Receptive prosody in nonfluent primary progressive aphasias.

INTRODUCTION: Prosody has been little studied in the primary progressive aphasias (PPAs), a group of neurodegenerative disorders presenting with progressive language impairment. METHODS: Here we conducted a systematic investigation of different dimensions of prosody processing (acoustic, linguistic and emotional) in a cohort of 19 patients with nonfluent PPA syndromes (11 with progressive nonfluent aphasia, PNFA; five with progressive logopenic/phonological aphasia, LPA; three with progranulin-associated aphasia, GRN-PPA) compared with a group of healthy older controls. Voxel-based morphometry (VBM) was used to identify neuroanatomical associations of prosodic functions. RESULTS: Broadly comparable receptive prosodic deficits were exhibited by the PNFA, LPA and GRN-PPA subgroups, for acoustic, linguistic and affective dimensions of prosodic analysis. Discrimination of prosodic contours was significantly more impaired than discrimination of simple acoustic cues, and discrimination of intonation was significantly more impaired than discrimination of stress at phrasal level.

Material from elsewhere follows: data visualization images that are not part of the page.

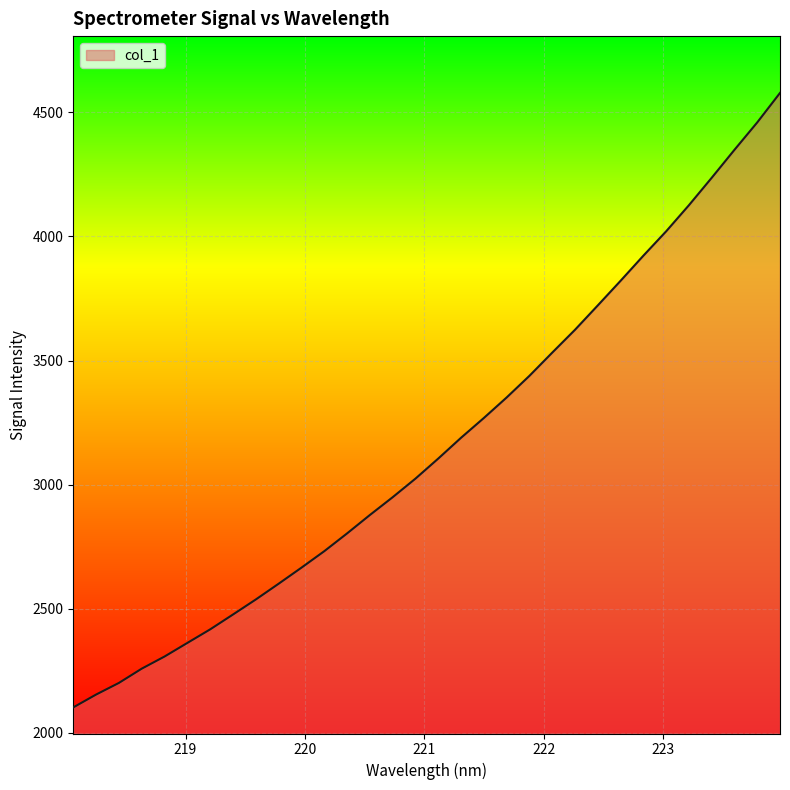

True or false: there are more than 2 points higher than both neighbors.

False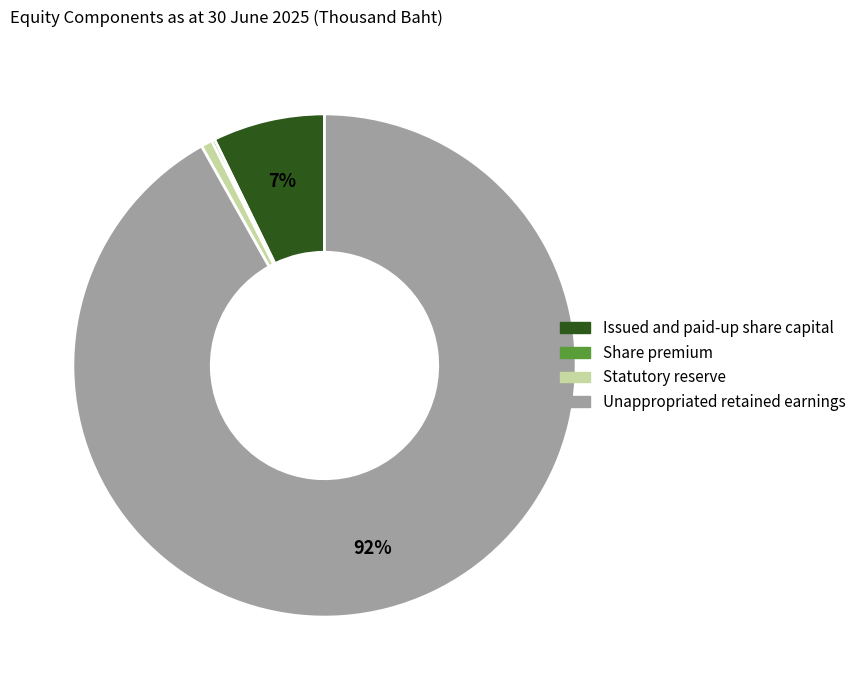

What is the largest slice in the pie chart?

Unappropriated retained earnings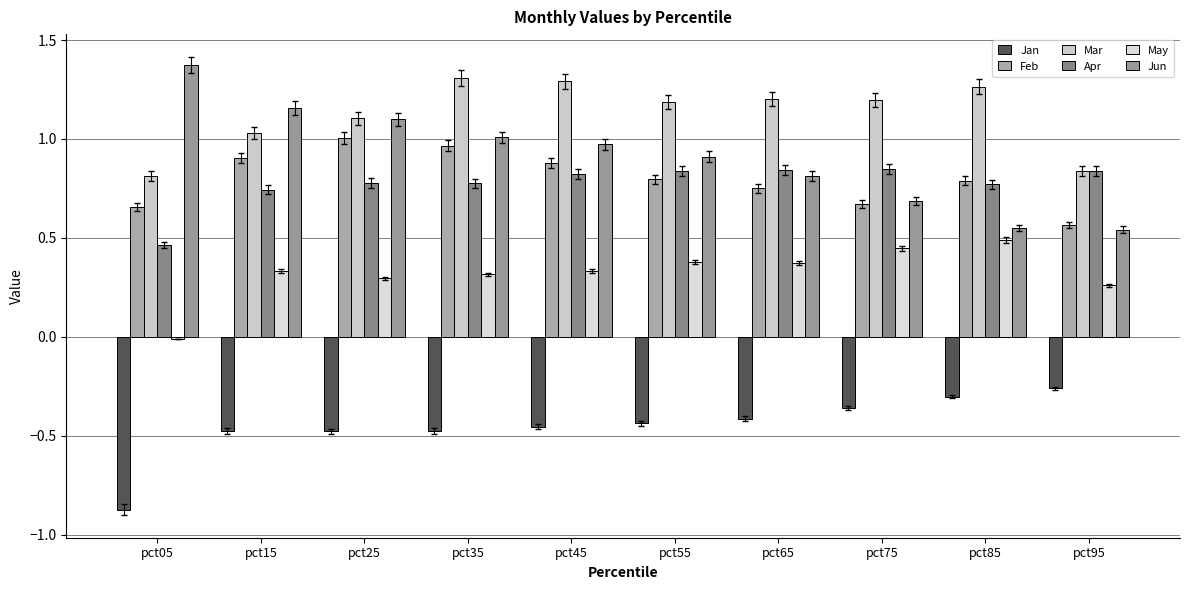

Read the Jun value at pct55.

0.9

Recognition of vocal emotions was more impaired than recognition of facial expressions for the PPA cohort, and recognition of certain emotions (in particular, disgust and fear) was relatively more impaired than others (sadness, surprise). VBM revealed atrophy associated with acoustic and linguistic prosody impairments in a distributed cortical network including areas likely to be involved in perceptual analysis of vocalisations (posterior temporal and inferior parietal cortices) and working memory (fronto-parietal circuitry). Grey matter associations of emotional prosody processing were identified for negative emotions (disgust, fear, sadness) in a broadly overlapping network of frontal, temporal, limbic and parietal areas. CONCLUSIONS: Taken together, the findings show that receptive prosody is impaired in nonfluent PPA syndromes, and suggest a generic early perceptual deficit of prosodic signal analysis with additional relatively specific deficits (recognition of particular vocal emotions).